$A$ short bar magnet of magnetic moment $5.25 \times 10^{-2} \;J\, T^{-1}$ is placed with its axis perpendicular to the earth's field direction. At what distance from the centre of the magnet,the resultant field is inclined at $45^{\circ}$ with the earth's field on
$(a)$ its normal bisector and
$(b)$ its axis.
Magnitude of the earth's field at the place is given to be $0.42 \;G$. Ignore the length of the magnet in comparison to the distances involved.

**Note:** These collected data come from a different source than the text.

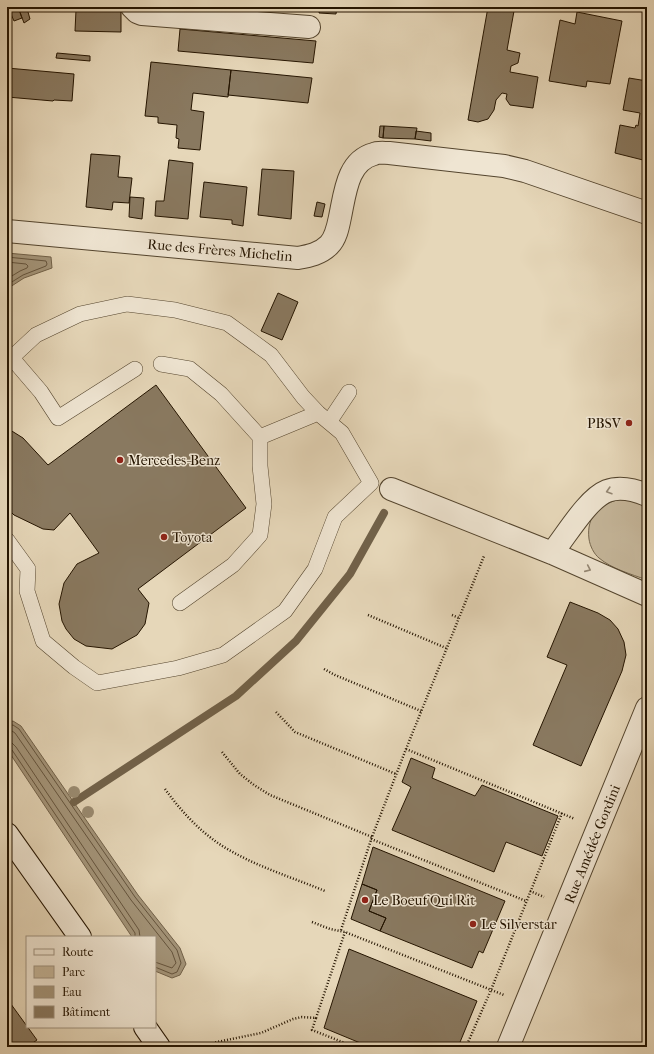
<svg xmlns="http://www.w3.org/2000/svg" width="654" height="1054" font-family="'IM FELL French Canon',serif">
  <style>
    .green { fill: #c5b69a; stroke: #74654d }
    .water { fill: #a4957a; stroke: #716149 }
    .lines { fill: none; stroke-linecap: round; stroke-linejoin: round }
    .shore { stroke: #64543d; stroke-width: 1 }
    .stream { stroke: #716149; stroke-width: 8 }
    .building { fill: #897960; stroke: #241400 }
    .lane-casing { stroke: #54452e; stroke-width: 16 }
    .street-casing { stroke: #54452e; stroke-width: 24 }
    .secondary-casing { stroke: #241400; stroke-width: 24 }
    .path { stroke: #241400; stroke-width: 2.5; stroke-dasharray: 1 2; stroke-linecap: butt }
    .lane { stroke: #efe5d2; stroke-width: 15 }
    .street { stroke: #efe5d2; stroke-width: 22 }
    .secondary { stroke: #efe5d2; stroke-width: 22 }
    .tree { fill: #9a8b71 }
    .oneway { stroke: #948774 }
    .poi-dot { fill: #8f2418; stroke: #efe5d2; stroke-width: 1.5 }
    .labels { text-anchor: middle; stroke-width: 3; stroke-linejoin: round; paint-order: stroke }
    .street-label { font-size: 14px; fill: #241400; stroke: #efe5d2 }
    .poi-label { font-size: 14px; fill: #241400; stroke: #efe5d2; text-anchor: start }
  </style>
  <rect width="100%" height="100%" fill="#e6d7b9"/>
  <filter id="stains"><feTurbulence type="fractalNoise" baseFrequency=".005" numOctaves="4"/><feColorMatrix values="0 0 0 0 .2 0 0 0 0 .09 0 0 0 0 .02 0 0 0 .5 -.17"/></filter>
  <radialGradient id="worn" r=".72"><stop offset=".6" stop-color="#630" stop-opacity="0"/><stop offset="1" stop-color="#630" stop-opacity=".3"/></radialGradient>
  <path class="green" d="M 622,499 L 633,501 L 647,507 L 647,580 C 631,574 612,569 599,558 C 594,554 590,546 589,539 C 586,516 600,503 622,499 Z"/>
  <path class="water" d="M 7,253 L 51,257 L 52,268 L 24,278 L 7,289 Z
    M 13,721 L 21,726 L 138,895 L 180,948 L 186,964 L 180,975 L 172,978 L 155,971 L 155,937 L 132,937 L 7,749 L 7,723 Z"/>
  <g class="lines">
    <path class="shore" d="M 7,257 L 46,261 L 47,264 L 46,266 L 23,275 L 7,285
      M 7,262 L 26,264 L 28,266 L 27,268 L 20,271 L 7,279
      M 7,726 L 13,725 L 19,729 L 135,897 L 177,950 L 181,963 L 177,972 L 172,974 L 155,967
      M 7,731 L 12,731 L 15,733 L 131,900 L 172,952 L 176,963 L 172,968 L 155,962
      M 7,743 L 12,743 L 16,747 L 139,930 L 140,937
      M 7,748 L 12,750 L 135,933 L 135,937"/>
    <path class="stream" d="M 74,802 L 236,696 L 296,641 L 350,574 L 384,513"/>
  </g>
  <path class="building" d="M 8,7 L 18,7 L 22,18 L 14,21 Z
    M 18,7 L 28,7 L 29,11 L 28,12 L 30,19 L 24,23 Z
    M 91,7 L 121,7 L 121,32 L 75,31 L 76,10 L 91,11 Z
    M 320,7 L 337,7 L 336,14 L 319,13 Z
    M 488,7 L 514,11 L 507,50 L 520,53 L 518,63 L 511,66 L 510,72 L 538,77 L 533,108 L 510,105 L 506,99 L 507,94 L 502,93 L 496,100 L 494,110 L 488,119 L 478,122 L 468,120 Z
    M 577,12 L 622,21 L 610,84 L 587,81 L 586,87 L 549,81 L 560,20 L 575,24 Z
    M 180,29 L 316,41 L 313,63 L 178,51 Z
    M 57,53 L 90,56 L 90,61 L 56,58 Z
    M 151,62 L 231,70 L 228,97 L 193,93 L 191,110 L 204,112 L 200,150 L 178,148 L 179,139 L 176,138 L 177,125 L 158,123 L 158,117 L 145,116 Z
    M 7,68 L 74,74 L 72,101 L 54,100 L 53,101 L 7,97 Z
    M 231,70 L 312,78 L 308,103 L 228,95 Z
    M 629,78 L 647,81 L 647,161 L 615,153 L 620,125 L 635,128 L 636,125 L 638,126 L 640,113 L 623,110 Z
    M 380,126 L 384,126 L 383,138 L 379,137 Z
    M 384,126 L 417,128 L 415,139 L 383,138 Z
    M 416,131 L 431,133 L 431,141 L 415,139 Z
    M 91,154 L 120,156 L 118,177 L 132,178 L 129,203 L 113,202 L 112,210 L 86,207 Z
    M 169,160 L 193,163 L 188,219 L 155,216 L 156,201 L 164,201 Z
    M 262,169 L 294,171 L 291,219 L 258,215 Z
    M 204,182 L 247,187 L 243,226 L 232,224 L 232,220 L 200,217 Z
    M 130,197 L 144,198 L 142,219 L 129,217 Z
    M 317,202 L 325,204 L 322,217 L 314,216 Z
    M 278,293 L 298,302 L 282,340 L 261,331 Z
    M 156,385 L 246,508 L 138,589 L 149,603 L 145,624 L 137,635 L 112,649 L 86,646 L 74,639 L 66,629 L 62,621 L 59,604 L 64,583 L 77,564 L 99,553 L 70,513 L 54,530 L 43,529 L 14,515 L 7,508 L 7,428 L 23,438 L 48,465 Z
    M 570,602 L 598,613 L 610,620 L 618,629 L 624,642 L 626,655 L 622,671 L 581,766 L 533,745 L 567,665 L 547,657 Z
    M 411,758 L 435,768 L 432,778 L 475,796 L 482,785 L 558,816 L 542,856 L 506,842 L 494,872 L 392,830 L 411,787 L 402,782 Z
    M 373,847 L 505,901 L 483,953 L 479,951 L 472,968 L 380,931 L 386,918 L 369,911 L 377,890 L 362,884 Z
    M 362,884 L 377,890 L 369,911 L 386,918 L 380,931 L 351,919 Z
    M 349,949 L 477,1001 L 458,1047 L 370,1047 L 324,1028 Z
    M 8,1000 L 37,1040 L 27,1047 L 7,1047 Z"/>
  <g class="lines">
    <defs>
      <path id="lane" d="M 11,357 L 41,392 L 58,418 L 135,369
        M 7,362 L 36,335 L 80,314 L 127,304 L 175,310 L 227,323 L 271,355 L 303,397 L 318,413 L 342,433 L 371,483 L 335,517 L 315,569 L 285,611 L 223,655 L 178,668 L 97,683 L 74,667 L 43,641 L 27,591 L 28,569 L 7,540
        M 161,364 L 190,369 L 221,394 L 260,437 L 260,466 L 264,504 L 260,535 L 233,565 L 180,603
        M 329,422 L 349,392
        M 260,437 L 318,413"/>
      <path id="street" d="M 132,7 L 137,12 L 142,14 L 309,27
        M 7,231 L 298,258 C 309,256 320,254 329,245 C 336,238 338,227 340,217 C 345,194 347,161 374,154 C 378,152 384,153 389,153 L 504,166 L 525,171 L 647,213
        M 391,489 L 552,553 L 647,595
        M 552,553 C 566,536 587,499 607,491 C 620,486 635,490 647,495
        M 508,1047 L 647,708"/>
      <path id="secondary" d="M 7,834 L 80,937
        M 145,1027 L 159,1047"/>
    </defs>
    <use href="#lane" class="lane-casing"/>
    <use href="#street" class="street-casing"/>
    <use href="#secondary" class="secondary-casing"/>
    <path class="path" d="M 368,615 L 446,648
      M 452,615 L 459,618
      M 324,669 L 335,675 L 421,711
      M 276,712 L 295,732 L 396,774
      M 406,749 L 575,819
      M 222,752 L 240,774 L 254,785 L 270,795 L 372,837
      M 165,789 C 181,811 200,832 224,847 C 255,866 291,877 325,891
      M 371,839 L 526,901
      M 530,891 L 544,897
      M 312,922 L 330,929 L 345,932 L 504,995
      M 341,930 L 372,837 L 406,749 L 484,556
      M 316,1018 L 345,932
      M 201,1047 L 217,1042 L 261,1033 L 293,1019 L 302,1017 L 316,1018 L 312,1030 L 355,1047
      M 466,1047 L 491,990 L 562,813"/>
    <use href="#lane" class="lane"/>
    <use href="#street" class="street"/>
    <use href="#secondary" class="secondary"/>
  </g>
  <g class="tree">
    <circle cx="74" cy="792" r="6"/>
    <circle cx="88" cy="812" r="6"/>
  </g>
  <defs><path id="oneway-chevron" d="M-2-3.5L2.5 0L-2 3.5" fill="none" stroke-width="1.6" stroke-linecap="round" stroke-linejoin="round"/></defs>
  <g class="oneway">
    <use href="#oneway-chevron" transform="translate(609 491) rotate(163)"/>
    <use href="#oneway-chevron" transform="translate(588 569) rotate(24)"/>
  </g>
  <g class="poi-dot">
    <circle cx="629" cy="423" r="4"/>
    <circle cx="120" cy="460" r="4"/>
    <circle cx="164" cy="537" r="4"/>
    <circle cx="365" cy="900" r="4"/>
    <circle cx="473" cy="924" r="4"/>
  </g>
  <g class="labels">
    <g class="street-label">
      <text transform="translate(220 250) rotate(5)" y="5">Rue des Frères Michelin</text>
      <text transform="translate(592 844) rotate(-68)" y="5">Rue Amédée Gordini</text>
    </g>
    <g class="poi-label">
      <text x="621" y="428" text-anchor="end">PBSV</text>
      <text x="128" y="465">Mercedes-Benz</text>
      <text x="172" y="542">Toyota</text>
      <text x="373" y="905">Le Boeuf Qui Rit</text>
      <text x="481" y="929">Le Silverstar</text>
    </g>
  </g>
  <rect width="654" height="1054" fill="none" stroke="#e6d7b9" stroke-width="24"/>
  <rect x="8" y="8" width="638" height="1038" fill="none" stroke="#241400" stroke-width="2"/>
  <rect x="12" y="12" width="630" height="1030" fill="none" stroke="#241400"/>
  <rect x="26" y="936" width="130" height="92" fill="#efe5d2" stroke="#9e917e"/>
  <rect x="34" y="949" width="20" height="6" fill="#efe5d2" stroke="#9e917e"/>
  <text x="62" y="956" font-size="12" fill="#241400">Route</text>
  <rect x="34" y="966" width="20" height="12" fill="#c5b69a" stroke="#9e917e"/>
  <text x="62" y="976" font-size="12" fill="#241400">Parc</text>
  <rect x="34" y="986" width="20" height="12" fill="#a4957a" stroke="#9e917e"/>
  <text x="62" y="996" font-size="12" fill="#241400">Eau</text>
  <rect x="34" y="1006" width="20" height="12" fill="#897960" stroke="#9e917e"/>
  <text x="62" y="1016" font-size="12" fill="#241400">Bâtiment</text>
  <rect width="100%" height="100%" filter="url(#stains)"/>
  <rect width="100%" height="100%" fill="url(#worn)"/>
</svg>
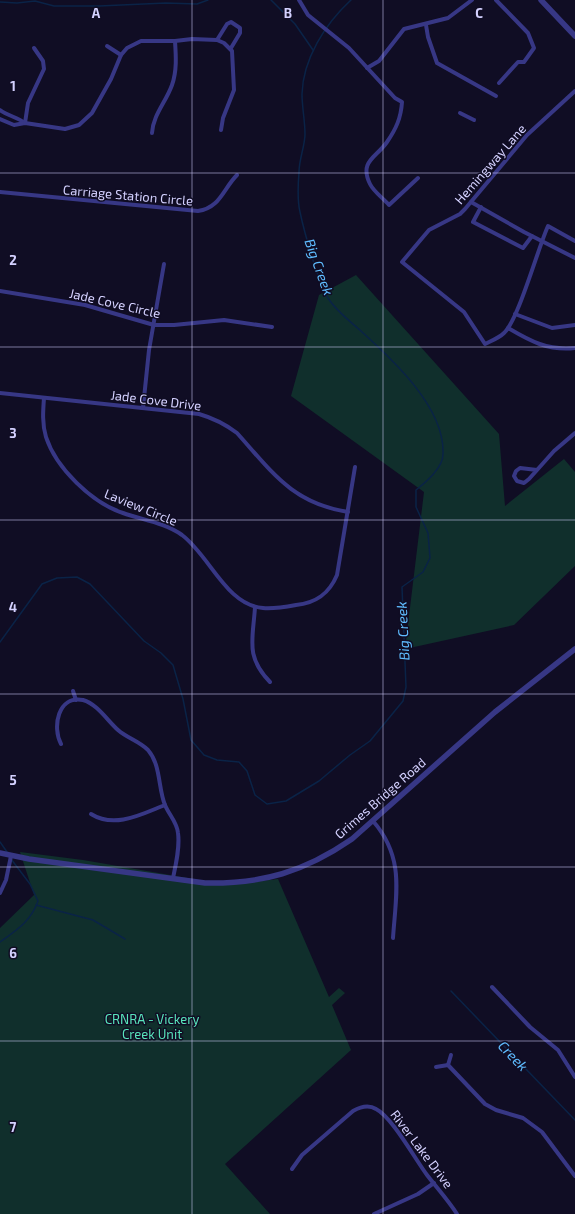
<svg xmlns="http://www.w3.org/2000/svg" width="575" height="1214" font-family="'Exo 2',sans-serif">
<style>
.green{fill:#102f2c}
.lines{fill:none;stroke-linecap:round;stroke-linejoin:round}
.stream{stroke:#0a2347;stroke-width:1.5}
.minor{stroke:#373785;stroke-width:4}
.tertiary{stroke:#373785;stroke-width:5.5}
.grid{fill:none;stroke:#d4d1ff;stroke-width:1;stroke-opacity:0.55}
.labels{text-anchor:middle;stroke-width:3;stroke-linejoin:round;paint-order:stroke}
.street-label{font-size:13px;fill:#d4d1ff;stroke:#100d24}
.park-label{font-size:13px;fill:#58e4bb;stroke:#100d24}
.water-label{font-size:14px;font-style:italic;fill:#5fbcff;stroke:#100d24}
.grid-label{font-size:13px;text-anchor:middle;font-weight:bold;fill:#d4d1ff;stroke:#100d24;stroke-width:3;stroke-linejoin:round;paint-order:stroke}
</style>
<rect width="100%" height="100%" fill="#100d24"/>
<g class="green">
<path d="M 356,275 L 499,434 L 505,506 L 564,459 L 575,472 L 575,566 L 514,625 L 405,649 L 424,492 L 291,396 L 319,295 Z"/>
<path d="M 20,852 L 83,860 L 228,885 L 278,879 L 329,997 L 339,988 L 345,993 L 332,1005 L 351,1050 L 225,1164 L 270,1214 L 0,1214 L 0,928 L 34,895 Z"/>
</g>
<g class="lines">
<g class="stream">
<path d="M 271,0 L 295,24 L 313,50"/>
<path d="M 0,2 L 17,3 L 35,1 L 54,6 L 99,6 L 166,3 L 197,4 L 208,0"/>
<path d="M 0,642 L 42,584 L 57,578 L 77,577 L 90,584 L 144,641 L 161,653 L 173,665 L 183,699 L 191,740 L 204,755 L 217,760 L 239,762 L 247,771 L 255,795 L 267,804 L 286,801 L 319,781 L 350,755 L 370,741 L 403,701 L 406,687 L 402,587 L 423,572 L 430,558 L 428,533 L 416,507 L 416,490 C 426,482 443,468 443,454 C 445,408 394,361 362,332 C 350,321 336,311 328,298 C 318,282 304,231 300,212 C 297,200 298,185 299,172 C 299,159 305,146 305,134 C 305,121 302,107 302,94 C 303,59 325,24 351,0"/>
<path d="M 0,842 L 7,852"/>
<path d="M 36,905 L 93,920 L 125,939"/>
<path d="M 0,942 C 17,930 31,921 38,901 L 30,884 L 11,859"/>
<path d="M 451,991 L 575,1120"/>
</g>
<g class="minor">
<path d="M 299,0 L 308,15 L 349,48 L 395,98 L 402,102 C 401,118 396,129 387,142 C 376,158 359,161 370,184 C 374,192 383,198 389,205 L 418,178"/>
<path d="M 496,0 L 528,33 L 534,48 L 524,62 L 518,62 L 499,83"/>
<path d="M 426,25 L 428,37 L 437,63 L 496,96"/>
<path d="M 217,40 L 227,24 L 231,22 L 240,28 L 240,33 L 231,48"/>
<path d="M 107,46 L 121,55"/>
<path d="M 367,68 L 379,61 L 404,29 L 448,18 L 472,0"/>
<path d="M 575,91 L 527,135 L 465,209 L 460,214 L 429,230 L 402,262 L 464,312 L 485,344 C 491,341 499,338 504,333 C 518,321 538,248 548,226 L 575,241"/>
<path d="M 0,110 C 8,116 17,117 25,123"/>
<path d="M 460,113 L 474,120"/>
<path d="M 0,119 L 14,125 L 25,123 L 65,129 L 79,125 L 92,113 L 111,79 L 121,55 L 127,48 L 141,41 L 175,41 L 192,39 L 217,40 L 224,43 L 232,51 L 234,90 L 223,118 L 221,130"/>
<path d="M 25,123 L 28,103 L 44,69 L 43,61 L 34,48"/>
<path d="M 152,133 C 153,115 166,102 172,85 C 177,71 176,56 175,41"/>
<path d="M 0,192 L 198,211 C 220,208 223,189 237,175"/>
<path d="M 471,202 L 524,232 L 575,258"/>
<path d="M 481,207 L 473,222 L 523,248 L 532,236"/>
<path d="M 0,291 L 85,305 L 154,325 L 174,325 L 224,320 L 272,327"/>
<path d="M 515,314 L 552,328 L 575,325"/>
<path d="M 508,328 C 530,341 548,351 575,348"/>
<path d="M 0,393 L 199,414 C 213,418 225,424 237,433 C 272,472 292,503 348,512"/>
<path d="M 44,398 C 43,411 42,424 46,437 C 56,468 92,503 123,513 C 143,520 165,523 182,535 C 210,556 226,605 263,608 C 274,609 285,607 296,605 C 316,603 329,594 337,575 L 355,467"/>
<path d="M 143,408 L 149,350 L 164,264"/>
<path d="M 537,470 L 520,468 L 516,471 L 514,476 L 517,481 L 524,483 L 529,479 L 554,451 L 575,433"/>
<path d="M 255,607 C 253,640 245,656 270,682"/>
<path d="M 73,691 L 76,700"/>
<path d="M 61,744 C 52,727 58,695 83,700 C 97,704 107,720 118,730 C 127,738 139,741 148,750 C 161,765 158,788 165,805 C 169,815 177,822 178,833 C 180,847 176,864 173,878"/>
<path d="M 91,814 C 115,829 142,814 165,805"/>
<path d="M 373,821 C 405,858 396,893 393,938"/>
<path d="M 0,893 L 6,880 L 11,856"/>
<path d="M 492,987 L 530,1027 L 558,1050 L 575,1077"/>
<path d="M 448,1065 L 485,1104 L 496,1110 L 523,1118 L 542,1132 L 575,1176"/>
<path d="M 436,1067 L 448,1065 L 451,1055"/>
<path d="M 292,1169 L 302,1155 L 353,1111 C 360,1107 368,1104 376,1109 C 392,1117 415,1159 427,1175 C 437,1188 448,1200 457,1214"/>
<path d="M 374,1214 L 418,1194 L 434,1183"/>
</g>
<g class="tertiary">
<path d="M 541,0 L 575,36"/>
<path d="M 0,853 L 29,859 L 205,883 C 263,884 304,872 352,839 L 495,712 L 575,649"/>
</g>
</g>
<path class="grid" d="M 192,0 L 192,1214M 383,0 L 383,1214M 0,173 L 575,173M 0,347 L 575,347M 0,520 L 575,520M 0,694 L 575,694M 0,867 L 575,867M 0,1041 L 575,1041"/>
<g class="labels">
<g class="street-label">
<text transform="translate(490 164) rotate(-49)" y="5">Hemingway Lane</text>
<text transform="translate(128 195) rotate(5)" y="5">Carriage Station Circle</text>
<text transform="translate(115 303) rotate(13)" y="5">Jade Cove Circle</text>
<text transform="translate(156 400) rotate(7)" y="5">Jade Cove Drive</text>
<text transform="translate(141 507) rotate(22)" y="5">Laview Circle</text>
<text transform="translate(380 798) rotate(-41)" y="5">Grimes Bridge Road</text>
<text transform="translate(422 1149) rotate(53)" y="5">River Lake Drive</text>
</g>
<g class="park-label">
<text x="152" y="1024">CRNRA - Vickery<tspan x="152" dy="15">Creek Unit</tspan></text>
</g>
<g class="water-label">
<text transform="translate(319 267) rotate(70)" y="5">Big Creek</text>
<text transform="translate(403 631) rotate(-93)" y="5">Big Creek</text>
<text transform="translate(513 1056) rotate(46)" y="5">Creek</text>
</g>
</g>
<g class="grid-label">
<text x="96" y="18">A</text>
<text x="288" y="18">B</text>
<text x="479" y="18">C</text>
<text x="13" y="91">1</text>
<text x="13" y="265">2</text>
<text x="13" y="438">3</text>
<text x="13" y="612">4</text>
<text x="13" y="785">5</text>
<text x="13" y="958">6</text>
<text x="13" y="1132">7</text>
</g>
</svg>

(A) Magnetic moment of the bar magnet,$M = 5.25 \times 10^{-2} \; J \, T^{-1}$.
Magnitude of earth's magnetic field,$H = 0.42 \; G = 0.42 \times 10^{-4} \; T$.
$(a)$ The magnetic field $B$ at a distance $R$ on the normal bisector is $B = \frac{\mu_{0} M}{4 \pi R^{3}}$.
For the resultant field to be inclined at $45^{\circ}$ with the earth's field,we must have $B = H$.
$\frac{\mu_{0} M}{4 \pi R^{3}} = H \implies R^{3} = \frac{\mu_{0} M}{4 \pi H} = \frac{10^{-7} \times 5.25 \times 10^{-2}}{0.42 \times 10^{-4}} = 12.5 \times 10^{-5} \; m^{3}$.
$R = (125 \times 10^{-6})^{1/3} \approx 0.05 \; m = 5 \; cm$.
$(b)$ The magnetic field $B'$ at a distance $R'$ on the axis is $B' = \frac{\mu_{0} 2 M}{4 \pi R'^{3}}$.
For the resultant field to be inclined at $45^{\circ}$ with the earth's field,$B' = H$.
$\frac{\mu_{0} 2 M}{4 \pi R'^{3}} = H \implies R'^{3} = \frac{2 \mu_{0} M}{4 \pi H} = 2 \times R^{3} = 25 \times 10^{-5} \; m^{3}$.
$R' = (250 \times 10^{-6})^{1/3} \approx 0.063 \; m = 6.3 \; cm$.